Is examining the intersection of budget lines and indifference curves a valid means of assessing consumer behavior? Why or why not? How does your analysis of this topic apply to making business decisions?
Indifference curve shows the combinations of goods that give the same level of utility or satisfaction so that the consumer becomes indifferent about the bundle of goods to choose (Kos & Vida, 2011). A budget line shows the budget constraint which measures the limits of income that maximize consumer’s buying behaviour. The intersection of the budget line and the indifference curve gives the equilibrium of the consumer where he achieves the highest indifference curve considering his available income (Földes et al, 2011). This intersection is therefore a valid means of assessing the consumer behaviour because it shows the most feasible point for the consumer where he can achieve the highest level of utility with the available amount of income. Beyond the point intersection, the consumer does not afford the product because he or she has less income than the worth of the combination of goods (Kos & Vida, 2011). Below the point of tangency, the consumer does not achieve maximum utility. This point of tangency between the budget line and the indifference curve therefore gives the consumer the right decision to make when purchasing goods; hence determining his best behaviour.

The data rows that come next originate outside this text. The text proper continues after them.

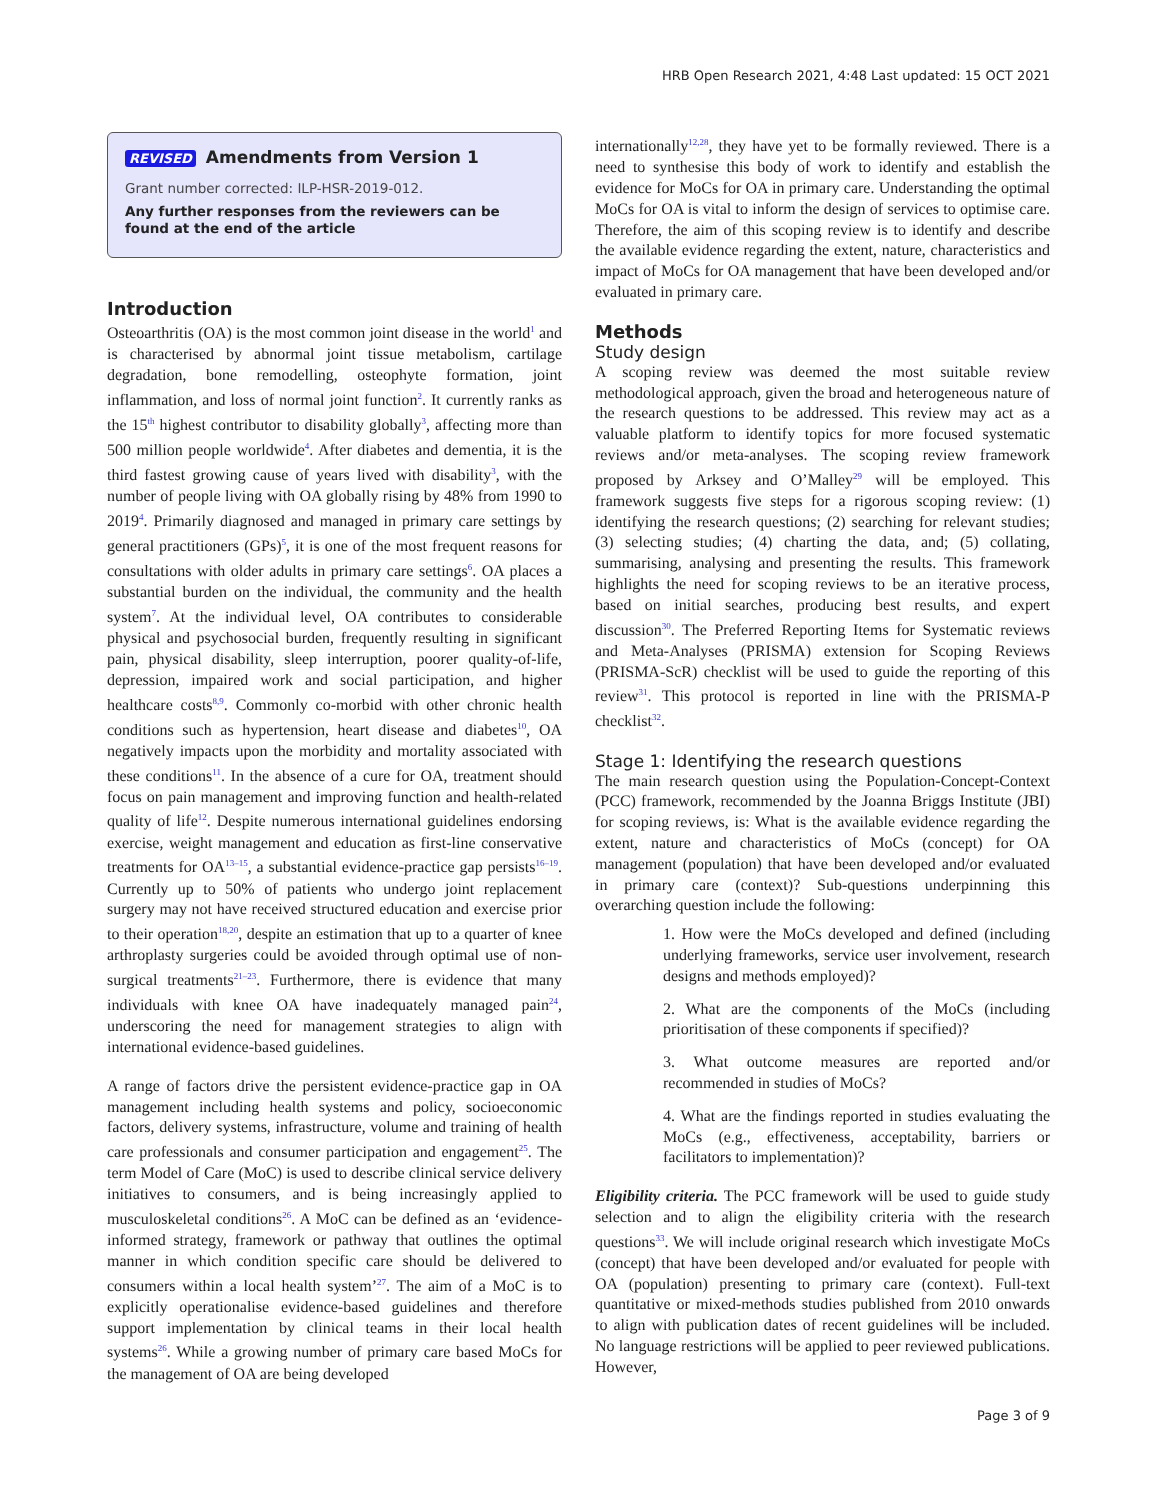HRB Open Research 2021, 4:48 Last updated: 15 OCT 2021
REVISED Amendments from Version 1
Grant number corrected: ILP-HSR-2019-012.
Any further responses from the reviewers can be found at the end of the article
Introduction
Osteoarthritis (OA) is the most common joint disease in the world<sup>1</sup> and is characterised by abnormal joint tissue metabolism, cartilage degradation, bone remodelling, osteophyte formation, joint inflammation, and loss of normal joint function<sup>2</sup>. It currently ranks as the 15<sup>th</sup> highest contributor to disability globally<sup>3</sup>, affecting more than 500 million people worldwide<sup>4</sup>. After diabetes and dementia, it is the third fastest growing cause of years lived with disability<sup>3</sup>, with the number of people living with OA globally rising by 48% from 1990 to 2019<sup>4</sup>. Primarily diagnosed and managed in primary care settings by general practitioners (GPs)<sup>5</sup>, it is one of the most frequent reasons for consultations with older adults in primary care settings<sup>6</sup>. OA places a substantial burden on the individual, the community and the health system<sup>7</sup>. At the individual level, OA contributes to considerable physical and psychosocial burden, frequently resulting in significant pain, physical disability, sleep interruption, poorer quality-of-life, depression, impaired work and social participation, and higher healthcare costs<sup>8,9</sup>. Commonly co-morbid with other chronic health conditions such as hypertension, heart disease and diabetes<sup>10</sup>, OA negatively impacts upon the morbidity and mortality associated with these conditions<sup>11</sup>. In the absence of a cure for OA, treatment should focus on pain management and improving function and health-related quality of life<sup>12</sup>. Despite numerous international guidelines endorsing exercise, weight management and education as first-line conservative treatments for OA<sup>13–15</sup>, a substantial evidence-practice gap persists<sup>16–19</sup>. Currently up to 50% of patients who undergo joint replacement surgery may not have received structured education and exercise prior to their operation<sup>18,20</sup>, despite an estimation that up to a quarter of knee arthroplasty surgeries could be avoided through optimal use of non-surgical treatments<sup>21–23</sup>. Furthermore, there is evidence that many individuals with knee OA have inadequately managed pain<sup>24</sup>, underscoring the need for management strategies to align with international evidence-based guidelines.
A range of factors drive the persistent evidence-practice gap in OA management including health systems and policy, socioeconomic factors, delivery systems, infrastructure, volume and training of health care professionals and consumer participation and engagement<sup>25</sup>. The term Model of Care (MoC) is used to describe clinical service delivery initiatives to consumers, and is being increasingly applied to musculoskeletal conditions<sup>26</sup>. A MoC can be defined as an ‘evidence-informed strategy, framework or pathway that outlines the optimal manner in which condition specific care should be delivered to consumers within a local health system’<sup>27</sup>. The aim of a MoC is to explicitly operationalise evidence-based guidelines and therefore support implementation by clinical teams in their local health systems<sup>26</sup>. While a growing number of primary care based MoCs for the management of OA are being developed
internationally<sup>12,28</sup>, they have yet to be formally reviewed. There is a need to synthesise this body of work to identify and establish the evidence for MoCs for OA in primary care. Understanding the optimal MoCs for OA is vital to inform the design of services to optimise care. Therefore, the aim of this scoping review is to identify and describe the available evidence regarding the extent, nature, characteristics and impact of MoCs for OA management that have been developed and/or evaluated in primary care.
Methods
Study design
A scoping review was deemed the most suitable review methodological approach, given the broad and heterogeneous nature of the research questions to be addressed. This review may act as a valuable platform to identify topics for more focused systematic reviews and/or meta-analyses. The scoping review framework proposed by Arksey and O’Malley<sup>29</sup> will be employed. This framework suggests five steps for a rigorous scoping review: (1) identifying the research questions; (2) searching for relevant studies; (3) selecting studies; (4) charting the data, and; (5) collating, summarising, analysing and presenting the results. This framework highlights the need for scoping reviews to be an iterative process, based on initial searches, producing best results, and expert discussion<sup>30</sup>. The Preferred Reporting Items for Systematic reviews and Meta-Analyses (PRISMA) extension for Scoping Reviews (PRISMA-ScR) checklist will be used to guide the reporting of this review<sup>31</sup>. This protocol is reported in line with the PRISMA-P checklist<sup>32</sup>.
Stage 1: Identifying the research questions
The main research question using the Population-Concept-Context (PCC) framework, recommended by the Joanna Briggs Institute (JBI) for scoping reviews, is: What is the available evidence regarding the extent, nature and characteristics of MoCs (concept) for OA management (population) that have been developed and/or evaluated in primary care (context)? Sub-questions underpinning this overarching question include the following:
1. How were the MoCs developed and defined (including underlying frameworks, service user involvement, research designs and methods employed)?
2. What are the components of the MoCs (including prioritisation of these components if specified)?
3. What outcome measures are reported and/or recommended in studies of MoCs?
4. What are the findings reported in studies evaluating the MoCs (e.g., effectiveness, acceptability, barriers or facilitators to implementation)?
Eligibility criteria. The PCC framework will be used to guide study selection and to align the eligibility criteria with the research questions<sup>33</sup>. We will include original research which investigate MoCs (concept) that have been developed and/or evaluated for people with OA (population) presenting to primary care (context). Full-text quantitative or mixed-methods studies published from 2010 onwards to align with publication dates of recent guidelines will be included. No language restrictions will be applied to peer reviewed publications. However,
Page 3 of 9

Analysis of this topic applies to making business decisions because it enables business decision makers to good decisions that involve using the least amount of money to achieve the highest utility (Hands, 2011). In this case, the largest amount of goods is bought using the least amount of income. It enhances economic efficiency when making business decisions which involve acquisition or purchase of products. In other words, it enhances efficient utilization of resources to achieve the highest benefit or returns.
Földes, M.E., Canoy, M., & Langejan, T. (2011). Consumer choice: New developments in the health care sector in Europe. European Journal of Law of the Consumer, 4, 703-802.
Hands, D.W. (2011). Back to the Ordinalist Revolution: Behavioral Economic Concerns in Early Modern Consumer Choice Theory. Metroeconomica, 62(2), 386-410.